WHAT IS NEEDED: Render every line of text in the material as a JSON list of strings, one string per line in the original order, omitting blank lines.

THE RECORDS:
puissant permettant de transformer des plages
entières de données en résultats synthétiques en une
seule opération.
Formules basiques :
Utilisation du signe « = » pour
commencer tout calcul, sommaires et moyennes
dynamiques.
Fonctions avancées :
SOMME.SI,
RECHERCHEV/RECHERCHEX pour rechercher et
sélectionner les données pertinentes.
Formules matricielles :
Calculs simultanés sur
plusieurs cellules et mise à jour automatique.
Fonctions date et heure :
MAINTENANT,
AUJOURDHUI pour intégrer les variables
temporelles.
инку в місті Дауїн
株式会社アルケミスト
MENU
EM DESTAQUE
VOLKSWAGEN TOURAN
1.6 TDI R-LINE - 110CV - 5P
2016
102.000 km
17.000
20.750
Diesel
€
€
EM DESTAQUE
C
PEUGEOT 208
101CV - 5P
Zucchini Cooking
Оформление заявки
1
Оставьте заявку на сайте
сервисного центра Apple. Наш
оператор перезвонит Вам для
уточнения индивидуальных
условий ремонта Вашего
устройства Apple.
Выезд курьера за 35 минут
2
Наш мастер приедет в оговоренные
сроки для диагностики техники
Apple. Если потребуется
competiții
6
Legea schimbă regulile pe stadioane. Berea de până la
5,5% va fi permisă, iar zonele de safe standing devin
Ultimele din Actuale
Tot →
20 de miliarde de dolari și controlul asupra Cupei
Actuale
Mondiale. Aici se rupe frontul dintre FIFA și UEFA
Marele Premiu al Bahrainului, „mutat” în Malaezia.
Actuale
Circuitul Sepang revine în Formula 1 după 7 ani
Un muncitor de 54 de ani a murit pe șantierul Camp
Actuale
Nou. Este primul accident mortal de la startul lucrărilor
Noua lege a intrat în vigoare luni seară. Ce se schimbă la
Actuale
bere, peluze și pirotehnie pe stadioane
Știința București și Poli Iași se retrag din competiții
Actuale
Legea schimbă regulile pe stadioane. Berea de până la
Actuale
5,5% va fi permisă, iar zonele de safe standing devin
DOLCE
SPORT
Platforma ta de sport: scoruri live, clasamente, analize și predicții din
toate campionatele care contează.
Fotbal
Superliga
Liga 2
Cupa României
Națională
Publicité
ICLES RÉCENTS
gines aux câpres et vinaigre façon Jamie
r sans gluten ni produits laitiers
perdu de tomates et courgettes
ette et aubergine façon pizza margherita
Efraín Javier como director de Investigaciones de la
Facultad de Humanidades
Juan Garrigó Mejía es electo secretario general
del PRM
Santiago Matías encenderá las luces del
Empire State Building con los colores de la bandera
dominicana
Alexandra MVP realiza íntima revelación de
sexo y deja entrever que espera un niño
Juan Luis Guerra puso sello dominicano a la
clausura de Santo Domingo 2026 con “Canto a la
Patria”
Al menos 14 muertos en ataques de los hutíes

RESULT BELOW:
[
  "puissant permettant de transformer des plages",
  "entières de données en résultats synthétiques en une",
  "seule opération.",
  "Formules basiques :",
  "Utilisation du signe « = » pour",
  "commencer tout calcul, sommaires et moyennes",
  "dynamiques.",
  "Fonctions avancées :",
  "SOMME.SI,",
  "RECHERCHEV/RECHERCHEX pour rechercher et",
  "sélectionner les données pertinentes.",
  "Formules matricielles :",
  "Calculs simultanés sur",
  "plusieurs cellules et mise à jour automatique.",
  "Fonctions date et heure :",
  "MAINTENANT,",
  "AUJOURDHUI pour intégrer les variables",
  "temporelles.",
  "инку в місті Дауїн",
  "株式会社アルケミスト",
  "MENU",
  "EM DESTAQUE",
  "VOLKSWAGEN TOURAN",
  "1.6 TDI R-LINE - 110CV - 5P",
  "2016",
  "102.000 km",
  "17.000",
  "20.750",
  "Diesel",
  "€",
  "€",
  "EM DESTAQUE",
  "C",
  "PEUGEOT 208",
  "101CV - 5P",
  "Zucchini Cooking",
  "Оформление заявки",
  "1",
  "Оставьте заявку на сайте",
  "сервисного центра Apple. Наш",
  "оператор перезвонит Вам для",
  "уточнения индивидуальных",
  "условий ремонта Вашего",
  "устройства Apple.",
  "Выезд курьера за 35 минут",
  "2",
  "Наш мастер приедет в оговоренные",
  "сроки для диагностики техники",
  "Apple. Если потребуется",
  "competiții",
  "6",
  "Legea schimbă regulile pe stadioane. Berea de până la",
  "5,5% va fi permisă, iar zonele de safe standing devin",
  "Ultimele din Actuale",
  "Tot →",
  "20 de miliarde de dolari și controlul asupra Cupei",
  "Actuale",
  "Mondiale. Aici se rupe frontul dintre FIFA și UEFA",
  "Marele Premiu al Bahrainului, „mutat” în Malaezia.",
  "Actuale",
  "Circuitul Sepang revine în Formula 1 după 7 ani",
  "Un muncitor de 54 de ani a murit pe șantierul Camp",
  "Actuale",
  "Nou. Este primul accident mortal de la startul lucrărilor",
  "Noua lege a intrat în vigoare luni seară. Ce se schimbă la",
  "Actuale",
  "bere, peluze și pirotehnie pe stadioane",
  "Știința București și Poli Iași se retrag din competiții",
  "Actuale",
  "Legea schimbă regulile pe stadioane. Berea de până la",
  "Actuale",
  "5,5% va fi permisă, iar zonele de safe standing devin",
  "DOLCE",
  "SPORT",
  "Platforma ta de sport: scoruri live, clasamente, analize și predicții din",
  "toate campionatele care contează.",
  "Fotbal",
  "Superliga",
  "Liga 2",
  "Cupa României",
  "Națională",
  "Publicité",
  "ICLES RÉCENTS",
  "gines aux câpres et vinaigre façon Jamie",
  "r sans gluten ni produits laitiers",
  "perdu de tomates et courgettes",
  "ette et aubergine façon pizza margherita",
  "Efraín Javier como director de Investigaciones de la",
  "Facultad de Humanidades",
  "Juan Garrigó Mejía es electo secretario general",
  "del PRM",
  "Santiago Matías encenderá las luces del",
  "Empire State Building con los colores de la bandera",
  "dominicana",
  "Alexandra MVP realiza íntima revelación de",
  "sexo y deja entrever que espera un niño",
  "Juan Luis Guerra puso sello dominicano a la",
  "clausura de Santo Domingo 2026 con “Canto a la",
  "Patria”",
  "Al menos 14 muertos en ataques de los hutíes"
]